### Exercise details
Print the listing that follows, character for character.

------

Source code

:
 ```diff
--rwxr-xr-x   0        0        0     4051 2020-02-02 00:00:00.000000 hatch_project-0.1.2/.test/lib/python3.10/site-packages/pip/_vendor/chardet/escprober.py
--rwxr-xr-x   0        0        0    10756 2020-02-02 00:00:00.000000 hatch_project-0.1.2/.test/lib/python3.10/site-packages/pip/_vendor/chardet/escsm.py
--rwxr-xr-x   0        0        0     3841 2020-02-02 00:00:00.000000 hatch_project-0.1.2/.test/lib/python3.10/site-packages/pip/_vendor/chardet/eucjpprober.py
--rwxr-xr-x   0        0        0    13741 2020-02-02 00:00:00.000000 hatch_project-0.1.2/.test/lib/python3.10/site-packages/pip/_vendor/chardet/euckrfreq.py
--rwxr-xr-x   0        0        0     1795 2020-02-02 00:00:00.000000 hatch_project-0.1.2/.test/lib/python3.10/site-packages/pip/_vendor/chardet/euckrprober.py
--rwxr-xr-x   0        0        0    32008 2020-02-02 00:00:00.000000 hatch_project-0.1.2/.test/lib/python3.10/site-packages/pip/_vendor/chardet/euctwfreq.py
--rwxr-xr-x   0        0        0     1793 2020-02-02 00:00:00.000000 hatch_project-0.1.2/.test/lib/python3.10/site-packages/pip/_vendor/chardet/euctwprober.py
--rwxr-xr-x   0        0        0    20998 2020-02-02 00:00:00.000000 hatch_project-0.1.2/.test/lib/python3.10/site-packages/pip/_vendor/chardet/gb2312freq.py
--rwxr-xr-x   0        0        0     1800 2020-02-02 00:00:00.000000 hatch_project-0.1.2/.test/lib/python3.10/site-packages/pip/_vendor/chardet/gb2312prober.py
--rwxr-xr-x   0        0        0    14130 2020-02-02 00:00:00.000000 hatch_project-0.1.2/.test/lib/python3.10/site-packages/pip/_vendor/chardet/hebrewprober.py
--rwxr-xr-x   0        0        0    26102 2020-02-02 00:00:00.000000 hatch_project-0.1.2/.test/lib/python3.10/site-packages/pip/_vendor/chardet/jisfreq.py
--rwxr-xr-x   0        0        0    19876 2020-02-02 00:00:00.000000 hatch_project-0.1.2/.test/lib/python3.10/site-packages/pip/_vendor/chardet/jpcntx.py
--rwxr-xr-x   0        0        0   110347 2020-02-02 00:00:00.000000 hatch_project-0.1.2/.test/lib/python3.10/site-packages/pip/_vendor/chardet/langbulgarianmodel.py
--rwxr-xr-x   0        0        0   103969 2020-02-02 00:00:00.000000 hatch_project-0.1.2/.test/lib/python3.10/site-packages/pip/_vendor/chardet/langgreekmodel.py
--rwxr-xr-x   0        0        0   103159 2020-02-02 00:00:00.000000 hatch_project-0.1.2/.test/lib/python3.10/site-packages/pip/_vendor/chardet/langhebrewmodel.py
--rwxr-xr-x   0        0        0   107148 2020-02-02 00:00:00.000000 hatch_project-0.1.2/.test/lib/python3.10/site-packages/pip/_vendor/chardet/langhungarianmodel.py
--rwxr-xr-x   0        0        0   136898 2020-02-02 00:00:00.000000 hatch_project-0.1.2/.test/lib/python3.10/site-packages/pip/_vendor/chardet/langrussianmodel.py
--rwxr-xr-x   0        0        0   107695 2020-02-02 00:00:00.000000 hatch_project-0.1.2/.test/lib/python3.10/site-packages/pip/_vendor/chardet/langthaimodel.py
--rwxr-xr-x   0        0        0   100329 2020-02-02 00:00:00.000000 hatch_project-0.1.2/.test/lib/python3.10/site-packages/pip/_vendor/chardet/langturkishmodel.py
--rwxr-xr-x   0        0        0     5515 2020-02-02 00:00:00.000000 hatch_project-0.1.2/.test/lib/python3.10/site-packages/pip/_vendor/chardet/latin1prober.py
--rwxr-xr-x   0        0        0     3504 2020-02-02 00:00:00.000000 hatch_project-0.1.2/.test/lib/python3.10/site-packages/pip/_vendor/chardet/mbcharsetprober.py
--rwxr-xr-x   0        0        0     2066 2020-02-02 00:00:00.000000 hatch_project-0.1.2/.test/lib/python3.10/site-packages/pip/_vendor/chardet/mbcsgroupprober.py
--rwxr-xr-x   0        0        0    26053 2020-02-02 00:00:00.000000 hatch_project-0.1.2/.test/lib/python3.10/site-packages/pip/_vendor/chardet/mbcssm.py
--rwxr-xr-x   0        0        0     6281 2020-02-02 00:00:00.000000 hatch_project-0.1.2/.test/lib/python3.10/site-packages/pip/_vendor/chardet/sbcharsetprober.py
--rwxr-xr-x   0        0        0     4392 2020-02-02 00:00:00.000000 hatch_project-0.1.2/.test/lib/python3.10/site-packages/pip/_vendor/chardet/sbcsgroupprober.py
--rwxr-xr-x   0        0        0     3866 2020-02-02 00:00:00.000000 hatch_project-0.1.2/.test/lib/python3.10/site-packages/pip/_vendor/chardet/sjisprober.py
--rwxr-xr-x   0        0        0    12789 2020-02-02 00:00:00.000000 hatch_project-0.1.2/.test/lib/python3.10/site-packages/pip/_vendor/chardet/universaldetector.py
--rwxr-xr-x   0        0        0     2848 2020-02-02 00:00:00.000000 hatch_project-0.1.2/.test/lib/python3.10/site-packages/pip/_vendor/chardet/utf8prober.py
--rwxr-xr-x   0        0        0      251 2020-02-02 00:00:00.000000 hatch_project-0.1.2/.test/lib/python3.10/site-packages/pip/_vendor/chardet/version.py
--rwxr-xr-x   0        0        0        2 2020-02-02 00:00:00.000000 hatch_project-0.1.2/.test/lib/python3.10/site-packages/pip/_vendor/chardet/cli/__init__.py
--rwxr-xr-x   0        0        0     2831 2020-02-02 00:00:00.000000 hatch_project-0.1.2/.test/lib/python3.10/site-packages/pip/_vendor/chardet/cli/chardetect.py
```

------

### Task response
Source code

:
 ```diff
--rwxr-xr-x   0        0        0     4051 2020-02-02 00:00:00.000000 hatch_project-0.1.2/.test/lib/python3.10/site-packages/pip/_vendor/chardet/escprober.py
--rwxr-xr-x   0        0        0    10756 2020-02-02 00:00:00.000000 hatch_project-0.1.2/.test/lib/python3.10/site-packages/pip/_vendor/chardet/escsm.py
--rwxr-xr-x   0        0        0     3841 2020-02-02 00:00:00.000000 hatch_project-0.1.2/.test/lib/python3.10/site-packages/pip/_vendor/chardet/eucjpprober.py
--rwxr-xr-x   0        0        0    13741 2020-02-02 00:00:00.000000 hatch_project-0.1.2/.test/lib/python3.10/site-packages/pip/_vendor/chardet/euckrfreq.py
--rwxr-xr-x   0        0        0     1795 2020-02-02 00:00:00.000000 hatch_project-0.1.2/.test/lib/python3.10/site-packages/pip/_vendor/chardet/euckrprober.py
--rwxr-xr-x   0        0        0    32008 2020-02-02 00:00:00.000000 hatch_project-0.1.2/.test/lib/python3.10/site-packages/pip/_vendor/chardet/euctwfreq.py
--rwxr-xr-x   0        0        0     1793 2020-02-02 00:00:00.000000 hatch_project-0.1.2/.test/lib/python3.10/site-packages/pip/_vendor/chardet/euctwprober.py
--rwxr-xr-x   0        0        0    20998 2020-02-02 00:00:00.000000 hatch_project-0.1.2/.test/lib/python3.10/site-packages/pip/_vendor/chardet/gb2312freq.py
--rwxr-xr-x   0        0        0     1800 2020-02-02 00:00:00.000000 hatch_project-0.1.2/.test/lib/python3.10/site-packages/pip/_vendor/chardet/gb2312prober.py
--rwxr-xr-x   0        0        0    14130 2020-02-02 00:00:00.000000 hatch_project-0.1.2/.test/lib/python3.10/site-packages/pip/_vendor/chardet/hebrewprober.py
--rwxr-xr-x   0        0        0    26102 2020-02-02 00:00:00.000000 hatch_project-0.1.2/.test/lib/python3.10/site-packages/pip/_vendor/chardet/jisfreq.py
--rwxr-xr-x   0        0        0    19876 2020-02-02 00:00:00.000000 hatch_project-0.1.2/.test/lib/python3.10/site-packages/pip/_vendor/chardet/jpcntx.py
--rwxr-xr-x   0        0        0   110347 2020-02-02 00:00:00.000000 hatch_project-0.1.2/.test/lib/python3.10/site-packages/pip/_vendor/chardet/langbulgarianmodel.py
--rwxr-xr-x   0        0        0   103969 2020-02-02 00:00:00.000000 hatch_project-0.1.2/.test/lib/python3.10/site-packages/pip/_vendor/chardet/langgreekmodel.py
--rwxr-xr-x   0        0        0   103159 2020-02-02 00:00:00.000000 hatch_project-0.1.2/.test/lib/python3.10/site-packages/pip/_vendor/chardet/langhebrewmodel.py
--rwxr-xr-x   0        0        0   107148 2020-02-02 00:00:00.000000 hatch_project-0.1.2/.test/lib/python3.10/site-packages/pip/_vendor/chardet/langhungarianmodel.py
--rwxr-xr-x   0        0        0   136898 2020-02-02 00:00:00.000000 hatch_project-0.1.2/.test/lib/python3.10/site-packages/pip/_vendor/chardet/langrussianmodel.py
--rwxr-xr-x   0        0        0   107695 2020-02-02 00:00:00.000000 hatch_project-0.1.2/.test/lib/python3.10/site-packages/pip/_vendor/chardet/langthaimodel.py
--rwxr-xr-x   0        0        0   100329 2020-02-02 00:00:00.000000 hatch_project-0.1.2/.test/lib/python3.10/site-packages/pip/_vendor/chardet/langturkishmodel.py
--rwxr-xr-x   0        0        0     5515 2020-02-02 00:00:00.000000 hatch_project-0.1.2/.test/lib/python3.10/site-packages/pip/_vendor/chardet/latin1prober.py
--rwxr-xr-x   0        0        0     3504 2020-02-02 00:00:00.000000 hatch_project-0.1.2/.test/lib/python3.10/site-packages/pip/_vendor/chardet/mbcharsetprober.py
--rwxr-xr-x   0        0        0     2066 2020-02-02 00:00:00.000000 hatch_project-0.1.2/.test/lib/python3.10/site-packages/pip/_vendor/chardet/mbcsgroupprober.py
--rwxr-xr-x   0        0        0    26053 2020-02-02 00:00:00.000000 hatch_project-0.1.2/.test/lib/python3.10/site-packages/pip/_vendor/chardet/mbcssm.py
--rwxr-xr-x   0        0        0     6281 2020-02-02 00:00:00.000000 hatch_project-0.1.2/.test/lib/python3.10/site-packages/pip/_vendor/chardet/sbcharsetprober.py
--rwxr-xr-x   0        0        0     4392 2020-02-02 00:00:00.000000 hatch_project-0.1.2/.test/lib/python3.10/site-packages/pip/_vendor/chardet/sbcsgroupprober.py
--rwxr-xr-x   0        0        0     3866 2020-02-02 00:00:00.000000 hatch_project-0.1.2/.test/lib/python3.10/site-packages/pip/_vendor/chardet/sjisprober.py
--rwxr-xr-x   0        0        0    12789 2020-02-02 00:00:00.000000 hatch_project-0.1.2/.test/lib/python3.10/site-packages/pip/_vendor/chardet/universaldetector.py
--rwxr-xr-x   0        0        0     2848 2020-02-02 00:00:00.000000 hatch_project-0.1.2/.test/lib/python3.10/site-packages/pip/_vendor/chardet/utf8prober.py
--rwxr-xr-x   0        0        0      251 2020-02-02 00:00:00.000000 hatch_project-0.1.2/.test/lib/python3.10/site-packages/pip/_vendor/chardet/version.py
--rwxr-xr-x   0        0        0        2 2020-02-02 00:00:00.000000 hatch_project-0.1.2/.test/lib/python3.10/site-packages/pip/_vendor/chardet/cli/__init__.py
--rwxr-xr-x   0        0        0     2831 2020-02-02 00:00:00.000000 hatch_project-0.1.2/.test/lib/python3.10/site-packages/pip/_vendor/chardet/cli/chardetect.py
```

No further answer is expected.